A year later… (looking back)

Friday was the anniversary of my Major Life Change… it was a year from the day I quit my job and made a commitment to take on this writing project. I made the change on the cusp of spring (Happy Spring!), and the timing couldn’t have been more auspicious. Who doesn’t love fresh, shiny, new beginnings?

Of course we had to celebrate.

We kept it low-key, because that’s how we roll. We went for a lunch date on Friday at our favorite place near Callaghan’s work, and then for a movie date over the weekend. It was a good excuse to see John Wick 2, which I’d been wanting to see.

But I digress! Where am I a year later? I’ve been checking in with updates here and there over the last 12 months, but to recap:

Physically speaking, I’ve taken over the Room Formerly Known As Our Dining Room when the Room Formerly Known As My Office became Cita’s Room.

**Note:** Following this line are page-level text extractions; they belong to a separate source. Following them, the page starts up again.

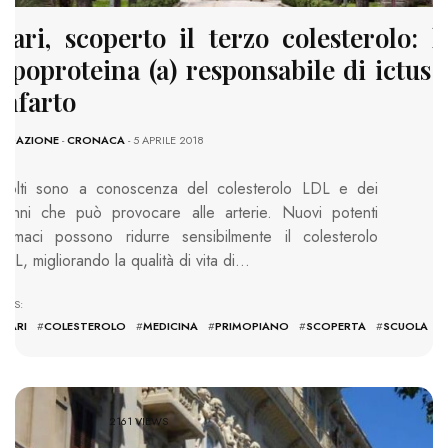
Bari, scoperto il terzo colesterolo: l
lipoproteina (a) responsabile di ictus 
infarto
REDAZIONE
-
CRONACA
- 5 APRILE 2018
Molti sono a conoscenza del colesterolo LDL e dei
danni che può provocare alle arterie. Nuovi potenti
farmaci possono ridurre sensibilmente il colesterolo
LDL, migliorando la qualità di vita di…
TAGS:
#
BARI
#
COLESTEROLO
#
MEDICINA
#
PRIMOPIANO
#
SCOPERTA
#
SCUOLA
2161 VIEWS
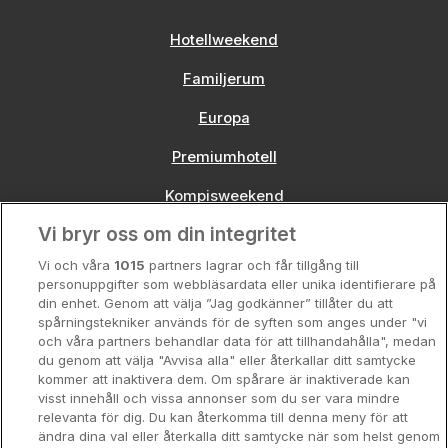
Hotellweekend
Familjerum
Europa
Premiumhotell
Kompisweekend
Vi bryr oss om din integritet
Storstadsweekend
Vi och våra
1015
partners lagrar och får tillgång till
Hotellrum under 995 kr
personuppgifter som webbläsardata eller unika identifierare på
din enhet. Genom att välja ”Jag godkänner” tillåter du att
Spahotell
spårningstekniker används för de syften som anges under "vi
och våra partners behandlar data för att tillhandahålla", medan
Sydsverige
du genom att välja "Avvisa alla" eller återkallar ditt samtycke
kommer att inaktivera dem. Om spårare är inaktiverade kan
Om Hotellpremien
visst innehåll och vissa annonser som du ser vara mindre
relevanta för dig. Du kan återkomma till denna meny för att
Nya hotell
ändra dina val eller återkalla ditt samtycke när som helst genom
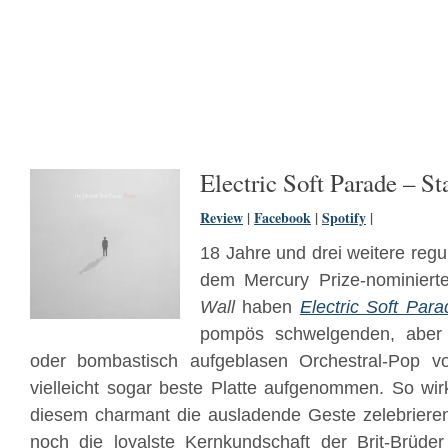
Electric Soft Parade – St
Review
|
Facebook
|
Spotify
|
18 Jahre und drei weitere reg
dem Mercury Prize-nominier
Wall
haben
Electric Soft Para
pompös schwelgenden, aber n
oder bombastisch aufgeblasen Orchestral-Pop 
vielleicht sogar beste Platte aufgenommen. So wirk
diesem charmant die ausladende Geste zelebrieren
noch die loyalste Kernkundschaft der Brit-Brü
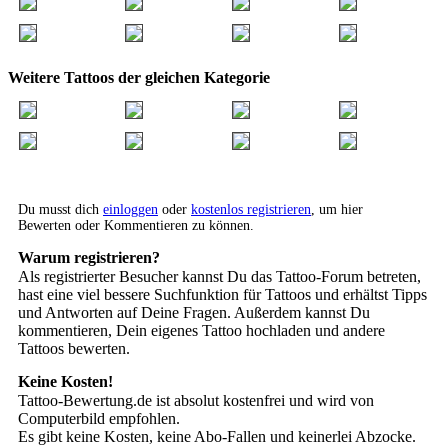
Weitere Tattoos der gleichen Kategorie
Du musst dich
einloggen
oder
kostenlos registrieren
, um hier
Bewerten oder Kommentieren zu können.
Warum registrieren?
Als registrierter Besucher kannst Du das Tattoo-Forum betreten,
hast eine viel bessere Suchfunktion für Tattoos und erhältst Tipps
und Antworten auf Deine Fragen. Außerdem kannst Du
kommentieren, Dein eigenes Tattoo hochladen und andere
Tattoos bewerten.
Keine Kosten!
Tattoo-Bewertung.de ist absolut kostenfrei und wird von
Computerbild empfohlen.
Es gibt keine Kosten, keine Abo-Fallen und keinerlei Abzocke.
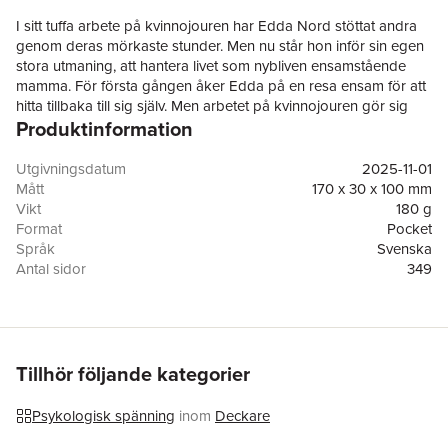
I sitt tuffa arbete på kvinnojouren har Edda Nord stöttat andra
genom deras mörkaste stunder. Men nu står hon inför sin egen
stora utmaning, att hantera livet som nybliven ensamstående
mamma. För första gången åker Edda på en resa ensam för att
hitta tillbaka till sig själv. Men arbetet på kvinnojouren gör sig
Produktinformation
hela tiden påmint. Hur långt är hon beredd att gå för att hjälpa
andra, samtidigt som hon tampas med att hålla ihop?
Malin har gjort det omöjliga och brutit sig loss ur en destruktiv
Utgivningsdatum
2025-11-01
relation. Men friheten kommer med ett högt pris. Hennes
Mått
170 x 30 x 100 mm
exmake använder deras gemensamma barn som en bricka i ett
Vikt
180 g
kallt och beräknande spel. Vad Malin trodde skulle bli en ny
Format
Pocket
början förvandlas snabbt till en kamp, där varje steg mot frihet
Språk
Svenska
får allt svårare konsekvenser.
Antal sidor
349
Det hon viskar
är en berättelse om styrkan i att bryta sig fri, om
Förlag
Piratförlaget
de svåra valen som följer på vägen mot självständighet och om
Medarbetare
Niklas Lindblad
det komplexa nät av relationer som spinner sig runt dem man
ISBN
9789164209856
älskar. Detta är den tredje delen om Edda Nord och
Miljömärkning
FSC
kvinnojouren, en spänningsserie om modet att stå upp för sig
Tillhör följande kategorier
själv och andra, även när oddsen är emot en.
Emma Ångström
har tidigare skrivit sju psykologiska
Psykologisk spänning
inom
Deckare
spänningsromaner. Hon är arbetar, liksom huvudkaraktären
Edda Nord, som kommunikatör.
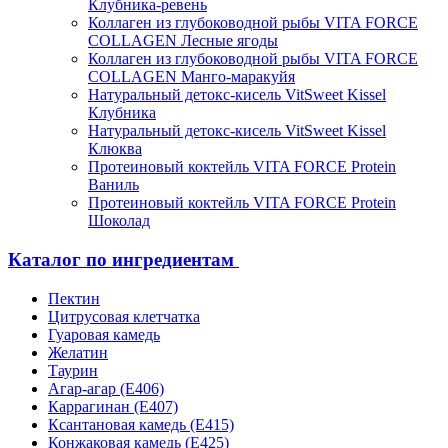
Клубника-ревень
Коллаген из глубоководной рыбы VITA FORCE
COLLAGEN Лесные ягоды
Коллаген из глубоководной рыбы VITA FORCE
COLLAGEN Манго-маракуйя
Натуральный детокс-кисель VitSweet Kissel
Клубника
Натуральный детокс-кисель VitSweet Kissel
Клюква
Протеиновый коктейль VITA FORCE Protein
Ваниль
Протеиновый коктейль VITA FORCE Protein
Шоколад
Каталог по ингредиентам
Пектин
Цитрусовая клетчатка
Гуаровая камедь
Желатин
Таурин
Агар-агар (Е406)
Каррагинан (Е407)
Ксантановая камедь (Е415)
Конжаковая камедь (Е425)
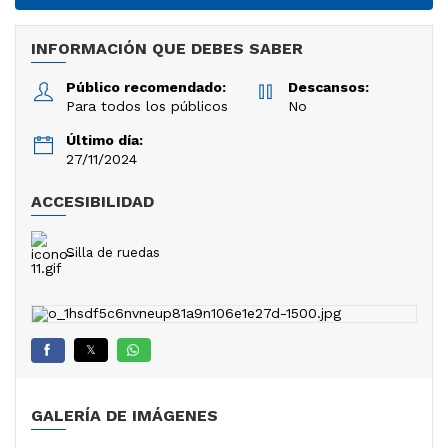
INFORMACIÓN QUE DEBES SABER
Público recomendado:
Descansos:
Para todos los públicos
No
Último día:
27/11/2024
ACCESIBILIDAD
Silla de ruedas
𝕏
GALERÍA DE IMÁGENES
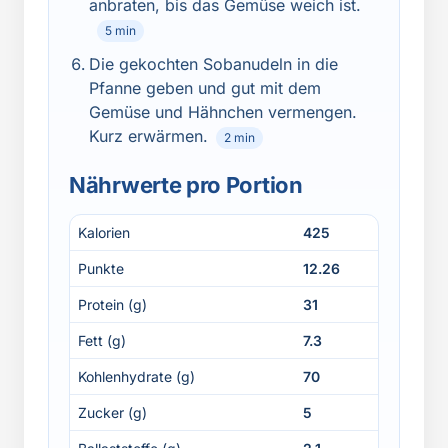
anbraten, bis das Gemüse weich ist.
5 min
Die gekochten Sobanudeln in die
Pfanne geben und gut mit dem
Gemüse und Hähnchen vermengen.
Kurz erwärmen.
2 min
Nährwerte pro Portion
Kalorien
425
Punkte
12.26
Protein (g)
31
Fett (g)
7.3
Kohlenhydrate (g)
70
Zucker (g)
5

(“Physically speaking” is hugely important to me. I could take my laptop around the house and write, and I’ve done that and still do that, but I’m a person who needs to be grounded somewhere.)

This began innocuously enough, with just my electronics appearing on the dining room table. Things snowballed from there. I’ve even decorated the area according to my project’s theme. Writing is an art, a craft, a discipline, so if the environment needs to comply, one needs to pay attention, right?

 

After a year of writing, and everything that goes with it….

 

Some of my comfort zones have been left behind, too. Instead of having a fixed work schedule, I wake up to a unique day every day, and that’s a good thing, because it allows for fluid productivity, and fluidity is unforced. My creative energy has free reign.

I’ve recognized that for me, this kind of writing is a 24/7 job, and I’ve come to embrace that. It’s an ongoing exercise in recognizing my best hours for concentrated writing. The discipline lies in treating those times as sacred.

There’s continual reading and investigating and learning, a part of the process as a whole. For a year I’ve been eyeballs-deep in crash course after crash course on a hundred different subjects. My brain is swollen with information and (like all writers) I hope my search engine history goes unnoticed, but I haven’t felt more mentally stimulated since grad school over 15 years ago.

(The downside to this is that I’m in my head more, which doesn’t always translate to seamless social interaction. I’m flightier than ever, for one thing.)

The only concrete temporal structure I have in my week is my blog posting schedule and my gym class schedule, and that structure is non-negotiable, especially the gym part. If I don’t make it to the gym, it’s for medical or transportation reasons, or the occasional scheduling conflict.

This work has been challenging and tough from the standpoint of mental well-being, too, but it’s been positive, overall. I owe Callaghan a debt of gratitude for nudging me onto this path in the first place, and for being my number one support system and a faithful reader of the material. Also, thank you all so much for reading here and for accompanying me on this journey!

Monsters under the Bed

I woke up this morning all motivated to jump onto Monster.com to search for on-line writing jobs.

Callaghan was quick to inform me of its short-comings:

“Monster.com isn’t what it used to be. For one thing, like everything else, they ditched the fucking monster.”

“What do you mean?”

“Well, remember they used to have a little monster mascot?”

“Oh. Yeah.”

But in actuality, I didn’t remember, because I’d never been to Monster.com. Thanks to Callaghan, I’m now prepared to confront a sadly monster-less site, which might shake my faith in its accuracy and ability to provide up-to-date job opening information. Isn’t it false advertising to call your site “Monster” without a monster anywhere in the picture? I don’t see how a job-search site with false advertising can be trusted. It makes me wonder what else could be missing.

I’m sure that all they need is a monster make-over. Maybe they could create different monsters to represent a variety of career fields? I have some ideas:

-Serial Killer career: Hand-cuffed monster

-Underwater Basket-Weaving career: Brain-dead monster

-Sperm-Donating career: Tired monster

-Bullshit Artist career: Tap-dancing monster

-Vampire career: Sparkly monster

-Werewolf career: Blurry monster

Callaghan read my list and made some weird faces, like he couldn’t decide whether to say anything. Whatever!

I still haven’t visited Monster.com. I might get around to it later today, but I’ve lost my motivation. Maybe I’ll go outside and play in the snow instead. I could make a monster snowman and name him “.com.”